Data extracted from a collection
--- START ---

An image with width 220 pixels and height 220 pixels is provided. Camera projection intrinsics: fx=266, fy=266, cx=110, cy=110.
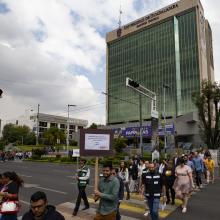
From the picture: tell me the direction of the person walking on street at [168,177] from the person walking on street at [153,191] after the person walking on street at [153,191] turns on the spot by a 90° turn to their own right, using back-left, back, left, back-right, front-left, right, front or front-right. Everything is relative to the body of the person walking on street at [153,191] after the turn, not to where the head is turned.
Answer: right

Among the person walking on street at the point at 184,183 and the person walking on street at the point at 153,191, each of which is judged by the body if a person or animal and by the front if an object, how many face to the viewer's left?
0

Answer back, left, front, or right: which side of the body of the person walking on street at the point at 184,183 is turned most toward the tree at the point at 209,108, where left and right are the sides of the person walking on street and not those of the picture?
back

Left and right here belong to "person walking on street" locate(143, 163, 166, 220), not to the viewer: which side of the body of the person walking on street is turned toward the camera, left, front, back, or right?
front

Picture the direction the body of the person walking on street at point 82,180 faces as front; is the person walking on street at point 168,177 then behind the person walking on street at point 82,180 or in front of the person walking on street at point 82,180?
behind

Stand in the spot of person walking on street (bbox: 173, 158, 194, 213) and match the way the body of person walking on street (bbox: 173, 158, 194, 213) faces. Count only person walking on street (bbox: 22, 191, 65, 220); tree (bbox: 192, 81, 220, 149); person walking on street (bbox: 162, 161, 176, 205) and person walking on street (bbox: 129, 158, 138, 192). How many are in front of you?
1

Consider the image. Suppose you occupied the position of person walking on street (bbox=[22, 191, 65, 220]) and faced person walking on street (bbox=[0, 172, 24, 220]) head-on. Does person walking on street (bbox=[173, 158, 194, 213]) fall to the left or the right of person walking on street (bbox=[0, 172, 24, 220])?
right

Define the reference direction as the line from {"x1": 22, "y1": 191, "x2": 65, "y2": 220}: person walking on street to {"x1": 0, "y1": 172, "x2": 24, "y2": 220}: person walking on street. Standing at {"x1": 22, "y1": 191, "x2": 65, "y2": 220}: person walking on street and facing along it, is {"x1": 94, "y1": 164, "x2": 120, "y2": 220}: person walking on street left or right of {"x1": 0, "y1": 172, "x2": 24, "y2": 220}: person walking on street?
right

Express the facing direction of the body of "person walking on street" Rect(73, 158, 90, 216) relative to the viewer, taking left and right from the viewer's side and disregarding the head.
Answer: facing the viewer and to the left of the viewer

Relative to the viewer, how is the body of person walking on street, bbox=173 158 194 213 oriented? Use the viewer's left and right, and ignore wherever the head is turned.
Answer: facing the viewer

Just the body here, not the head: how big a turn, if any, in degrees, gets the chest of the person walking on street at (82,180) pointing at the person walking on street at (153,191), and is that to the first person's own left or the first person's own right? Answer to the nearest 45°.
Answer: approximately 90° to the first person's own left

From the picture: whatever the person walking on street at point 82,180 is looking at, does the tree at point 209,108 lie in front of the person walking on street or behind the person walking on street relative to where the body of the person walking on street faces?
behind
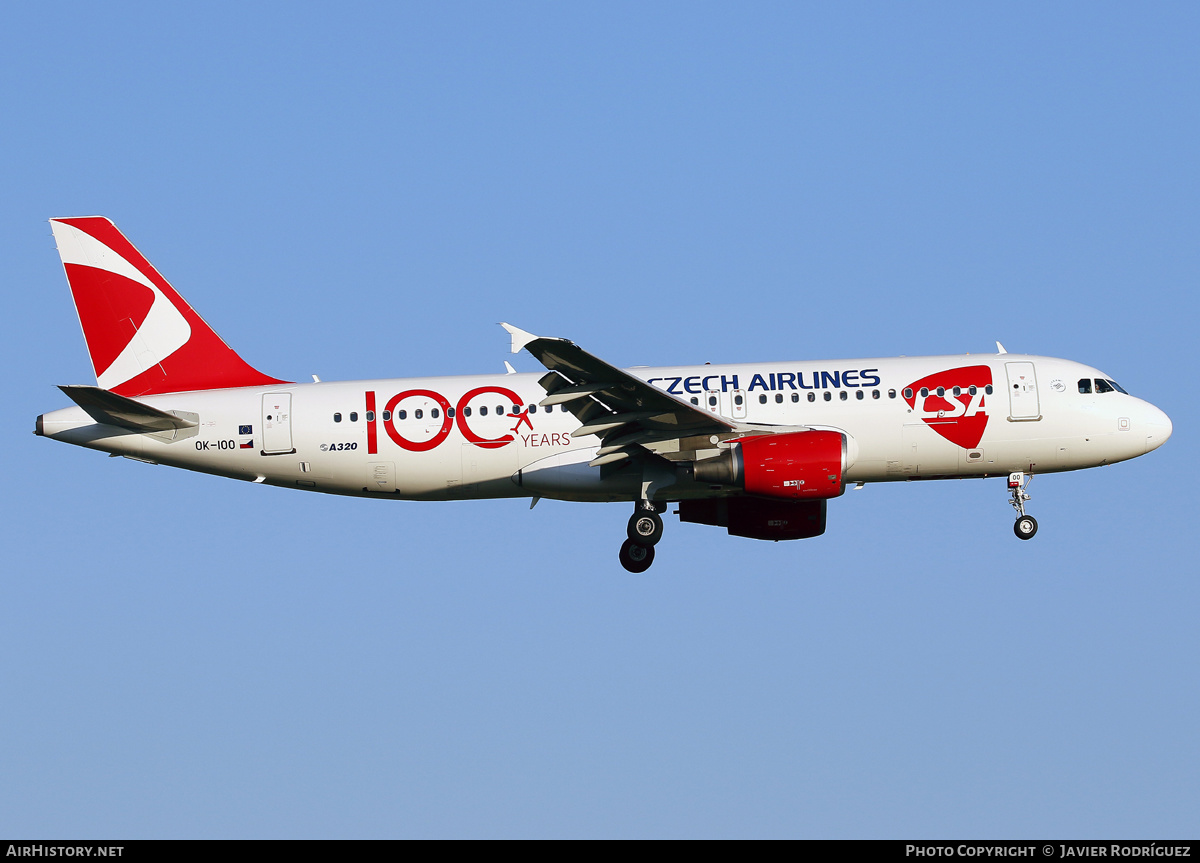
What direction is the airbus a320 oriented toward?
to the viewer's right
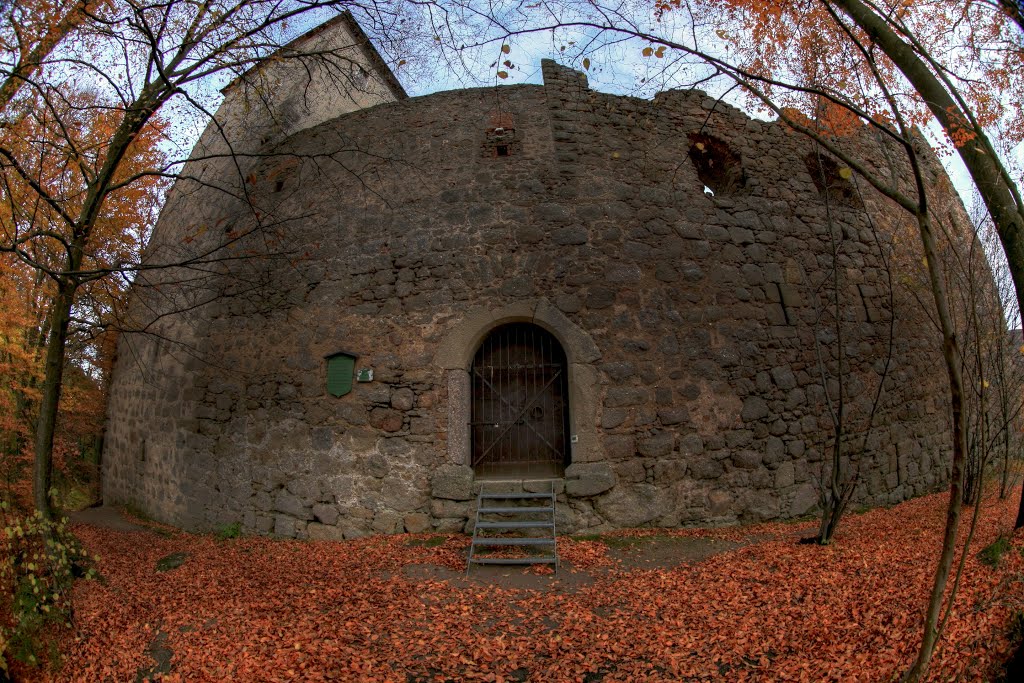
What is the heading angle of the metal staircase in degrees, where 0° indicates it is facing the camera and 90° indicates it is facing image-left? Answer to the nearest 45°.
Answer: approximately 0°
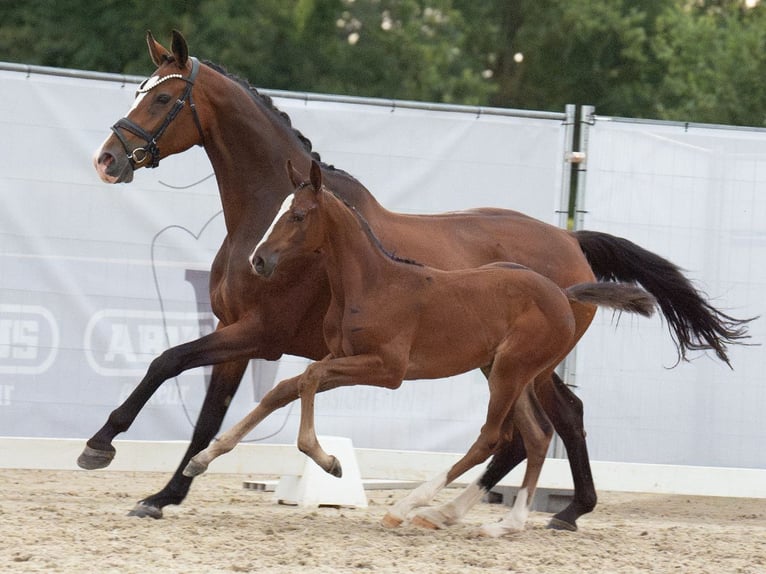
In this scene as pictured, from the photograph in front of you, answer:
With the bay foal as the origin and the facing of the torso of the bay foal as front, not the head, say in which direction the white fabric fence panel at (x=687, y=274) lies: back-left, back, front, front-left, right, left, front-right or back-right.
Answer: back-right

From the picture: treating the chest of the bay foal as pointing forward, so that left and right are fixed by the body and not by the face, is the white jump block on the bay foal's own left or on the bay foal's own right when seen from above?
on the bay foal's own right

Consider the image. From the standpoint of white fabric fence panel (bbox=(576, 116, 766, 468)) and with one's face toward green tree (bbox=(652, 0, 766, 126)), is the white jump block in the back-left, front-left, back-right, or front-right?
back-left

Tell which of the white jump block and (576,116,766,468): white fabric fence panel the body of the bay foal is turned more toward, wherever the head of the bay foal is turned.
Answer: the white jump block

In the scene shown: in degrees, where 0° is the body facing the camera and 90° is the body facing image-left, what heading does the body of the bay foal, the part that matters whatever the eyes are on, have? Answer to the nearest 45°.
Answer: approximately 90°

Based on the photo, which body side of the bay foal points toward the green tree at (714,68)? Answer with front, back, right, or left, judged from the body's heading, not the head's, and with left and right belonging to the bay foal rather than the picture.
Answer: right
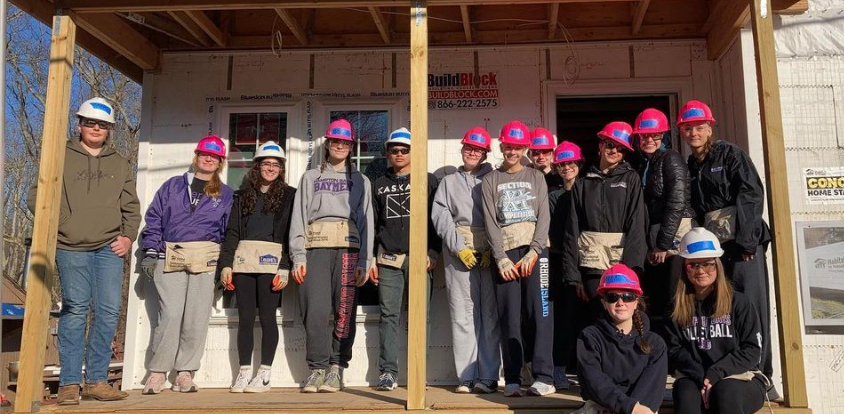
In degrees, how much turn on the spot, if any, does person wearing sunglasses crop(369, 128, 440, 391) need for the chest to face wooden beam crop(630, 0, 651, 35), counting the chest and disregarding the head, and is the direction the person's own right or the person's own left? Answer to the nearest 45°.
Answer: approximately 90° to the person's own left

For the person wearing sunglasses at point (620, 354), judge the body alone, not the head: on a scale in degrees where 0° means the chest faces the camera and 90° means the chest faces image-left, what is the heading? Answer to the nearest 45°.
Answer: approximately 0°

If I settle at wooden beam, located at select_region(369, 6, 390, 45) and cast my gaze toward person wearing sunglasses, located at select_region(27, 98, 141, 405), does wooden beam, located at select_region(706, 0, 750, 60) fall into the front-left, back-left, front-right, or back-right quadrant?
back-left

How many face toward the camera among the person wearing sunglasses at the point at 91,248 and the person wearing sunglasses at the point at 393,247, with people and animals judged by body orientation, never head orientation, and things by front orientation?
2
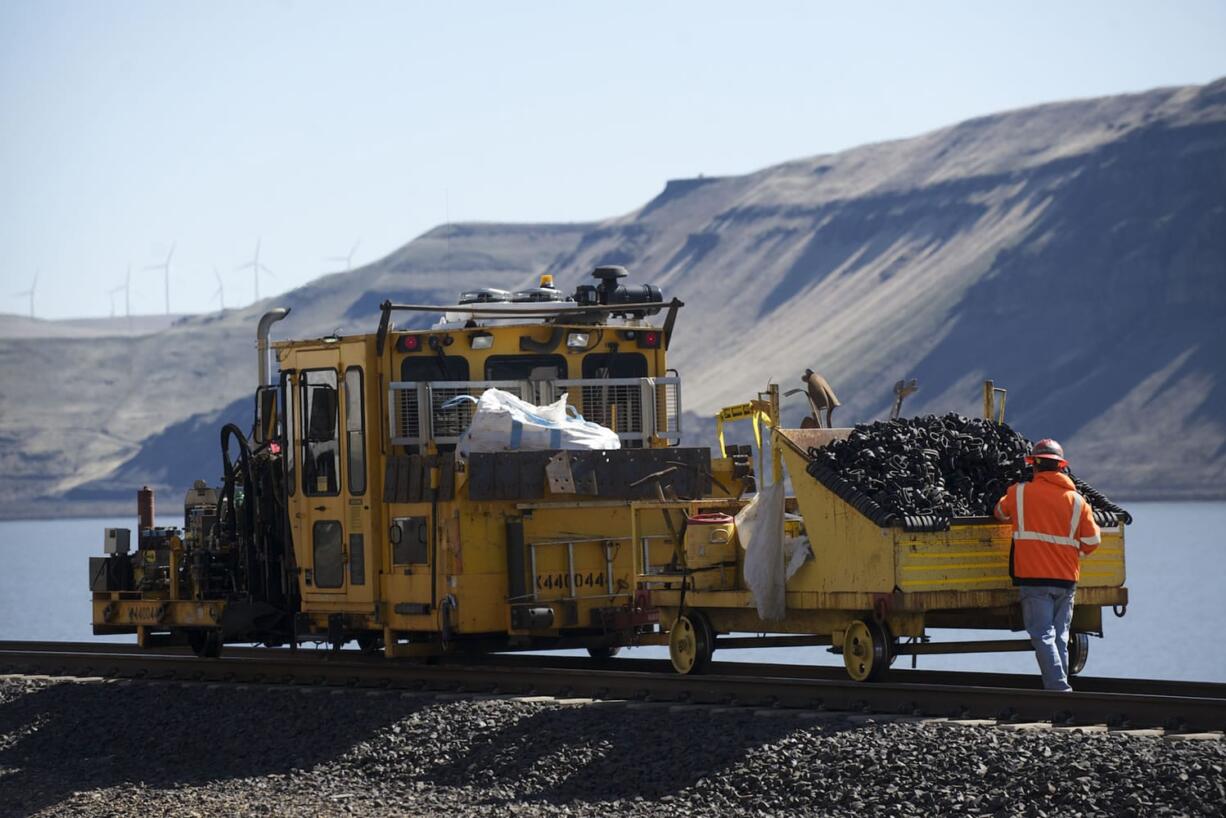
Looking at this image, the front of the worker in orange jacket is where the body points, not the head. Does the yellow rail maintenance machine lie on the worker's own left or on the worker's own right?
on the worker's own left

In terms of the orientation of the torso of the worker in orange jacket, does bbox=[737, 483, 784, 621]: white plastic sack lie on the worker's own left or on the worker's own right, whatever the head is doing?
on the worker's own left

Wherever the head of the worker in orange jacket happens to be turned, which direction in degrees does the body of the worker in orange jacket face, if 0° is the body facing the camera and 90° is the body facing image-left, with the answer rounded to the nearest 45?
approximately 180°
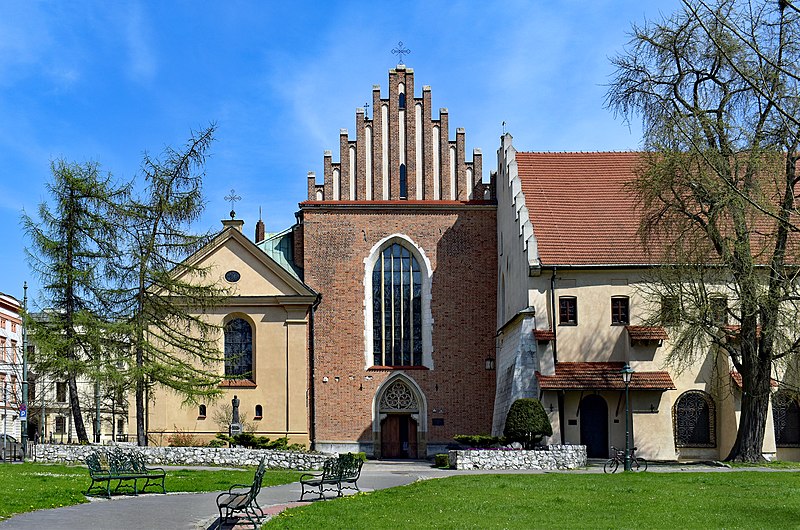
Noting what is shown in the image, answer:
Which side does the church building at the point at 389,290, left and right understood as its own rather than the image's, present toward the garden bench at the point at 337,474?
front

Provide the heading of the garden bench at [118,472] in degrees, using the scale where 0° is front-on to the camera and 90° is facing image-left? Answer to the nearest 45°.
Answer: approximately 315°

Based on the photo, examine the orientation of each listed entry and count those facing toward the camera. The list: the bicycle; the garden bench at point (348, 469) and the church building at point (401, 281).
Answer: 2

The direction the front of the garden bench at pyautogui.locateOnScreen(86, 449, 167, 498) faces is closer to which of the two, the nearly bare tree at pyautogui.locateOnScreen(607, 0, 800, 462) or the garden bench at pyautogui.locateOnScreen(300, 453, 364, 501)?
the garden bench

--- END ---

Where a picture appears, skip it and copy the rest of the data word for word.

■ TASK RESPONSE
An image with width 220 pixels and height 220 pixels is provided. Camera projection intrinsics: fx=266, fy=266, cx=110, cy=110.
From the picture: tell me the direction of the person walking on street at [168,177] from the person walking on street at [153,191] after the person walking on street at [153,191] turns on the spot by a 90° turn to their own right, using back-left, back, left, back-right, front-left, right, front or front-right. Everything is relative to the body of the person walking on street at [153,191] after the turn, not to where the head is turned.
Answer: right

Among the person walking on street at the point at 184,183 and the person walking on street at the point at 153,191, each of which is judged by the body if a person or animal and by the front if an object, how many face to the viewer's left?
0

Answer back, left, front, or right: which side of the body of the person walking on street at the point at 184,183 is turned most toward the tree at the point at 209,108, where left and right are the sides of the person walking on street and not those of the picture?
back

Left and right here belong to "person walking on street" locate(143, 163, 166, 220), not to the viewer: which side of the body of the person walking on street is turned toward the camera, left, front, back, or right?
front

Picture the direction the body of the person walking on street at point 82,180 faces as front; is the person walking on street at point 168,177 then behind the person walking on street at point 82,180 or in front of the person walking on street at point 82,180?
behind

Stand in the spot of person walking on street (bbox: 173, 158, 194, 213) and match the way the body of person walking on street (bbox: 173, 158, 194, 213) faces. Count only person walking on street (bbox: 22, 191, 65, 220); tree (bbox: 192, 81, 220, 149); person walking on street (bbox: 162, 161, 176, 205) and person walking on street (bbox: 129, 158, 138, 192). How many are in front of you?
1

Consider the image. Suppose you occupied the position of person walking on street (bbox=[22, 191, 65, 220]) and faced person walking on street (bbox=[0, 172, 24, 220]) head-on. Does person walking on street (bbox=[173, 158, 194, 213]) fall to the left or the right of person walking on street (bbox=[0, 172, 24, 220])?
right

Define the reference direction as the line from {"x1": 22, "y1": 191, "x2": 65, "y2": 220}: person walking on street to {"x1": 0, "y1": 172, "x2": 24, "y2": 220}: person walking on street. Standing at {"x1": 22, "y1": 191, "x2": 65, "y2": 220}: person walking on street and facing along it, is {"x1": 94, "y1": 164, "x2": 120, "y2": 220}: person walking on street left or right of {"x1": 0, "y1": 172, "x2": 24, "y2": 220}: person walking on street?
right

Express the facing direction of the body of "person walking on street" Rect(73, 158, 90, 216) relative to the viewer, taking left and right from the viewer's side and disregarding the head.
Answer: facing the viewer and to the left of the viewer

Relative to the viewer, how is the body of person walking on street, bbox=173 158 194 213 oriented? Use the viewer's left and right, and ignore wherever the head is turned.
Answer: facing the viewer

Just the body here, not the head: how big a turn, if any, in degrees, gets the chest of the person walking on street at (82,180) pointing at the person walking on street at (153,191), and is that to the first person's own left or the first person's own right? Answer to the nearest 45°.
Answer: approximately 90° to the first person's own left

From the picture: whatever the person walking on street at point 82,180 is looking at, does the tree at point 209,108 lie in front of the person walking on street or behind the person walking on street relative to where the body of the person walking on street faces?
behind
What direction is the airbus a320 oriented toward?
to the viewer's right
What is the heading angle of the metal staircase in degrees, where 0° indicates it is facing the camera and 90° indicates it is facing image-left? Answer to the nearest 45°.
Answer: approximately 0°
In this scene as pictured, from the photograph in front of you, answer:
With the bay foal as the origin and the facing of the torso of the bay foal as front, not the head, say in which direction the white fabric fence panel at (x=687, y=274) lies: back-left, back, front, front-left, right, left, front-right or back-right.
Answer: back-right

From the picture: treating the chest of the bay foal as pointing forward, so that left and right are fixed by the body and not by the face, is the white jump block on the bay foal's own left or on the bay foal's own right when seen from above?
on the bay foal's own right

Consider the image. From the standpoint of white fabric fence panel (bbox=(576, 116, 766, 468)) and with one's face toward green tree (bbox=(652, 0, 766, 126)), is the white jump block in the back-left, front-left, back-right, or front-right?
back-left

Tell which of the white jump block and (576,116,766,468): white fabric fence panel the body of the bay foal is turned more toward, wherever the head of the bay foal is turned.
Answer: the white jump block

In the scene shown: in degrees, where 0° is the body facing the camera and 90° is the body facing image-left, what heading does the body of the bay foal, the part that matters whatever the eyes are on, have? Answer to the nearest 45°.
Answer: approximately 90°

Based on the photo, which body side of the bay foal points toward the green tree at (714,68)? Answer with front, back, right, or left, judged from the body's heading, not the head's, and with left and right belonging to the bay foal rather than the picture.
Answer: right
In degrees, how much turn on the spot, if any, does person wearing sunglasses crop(369, 128, 440, 391) need for the chest to face wooden beam crop(630, 0, 651, 35), counting the chest and disregarding the head, and is the direction the person's own right or the person's own left? Answer to the nearest 45°.
Answer: approximately 90° to the person's own left

For the person wearing sunglasses at point (620, 354), judge the body alone, not the head: on a scale in degrees where 0° means the chest faces the camera and 90° means the chest faces image-left, what is the heading? Answer to the nearest 45°.
Answer: approximately 0°

If I settle at wooden beam, located at select_region(369, 6, 390, 45) and cast my gaze toward person wearing sunglasses, located at select_region(27, 98, 141, 405), does wooden beam, located at select_region(706, 0, 750, 60) fall into the front-left, back-left, front-right, or back-right quadrant?
back-left

How many face toward the camera among the person wearing sunglasses at the point at 91,248 and the person wearing sunglasses at the point at 393,247, with people and animals judged by body orientation, never head orientation, and things by front orientation?
2
Looking at this image, the front of the worker in orange jacket is where the body points, not the head. Does the yellow rail maintenance machine lie on the worker's own left or on the worker's own right?
on the worker's own left

In terms of the orientation of the torso of the worker in orange jacket, does bbox=[737, 483, 784, 621]: white plastic sack lie on the worker's own left or on the worker's own right, whatever the head is doing?
on the worker's own left

Wherever the head of the worker in orange jacket happens to be turned, which direction in degrees does the body of the worker in orange jacket face, if 0° is the body facing the camera and 90° is the body facing image-left, with the answer rounded to the nearest 45?
approximately 180°
Noting what is shown in the image, answer:
Which side does the church building at the point at 389,290, left and right understood as its own rather than the image's, present toward the garden bench at the point at 337,474?
front

Provide the heading of the garden bench at [118,472] in degrees, using the scale where 0° is front-on to the camera and 90° is facing image-left? Answer to the nearest 45°.
Answer: approximately 315°

Based on the photo, examine the orientation of each listed entry and count those facing toward the camera. The list: the bicycle; the garden bench at point (348, 469) and the church building at point (401, 281).
Answer: 2

The direction the front of the garden bench at pyautogui.locateOnScreen(86, 449, 167, 498) faces is closer to which of the two, the nearly bare tree at pyautogui.locateOnScreen(607, 0, 800, 462) or the garden bench at pyautogui.locateOnScreen(300, 453, 364, 501)?
the garden bench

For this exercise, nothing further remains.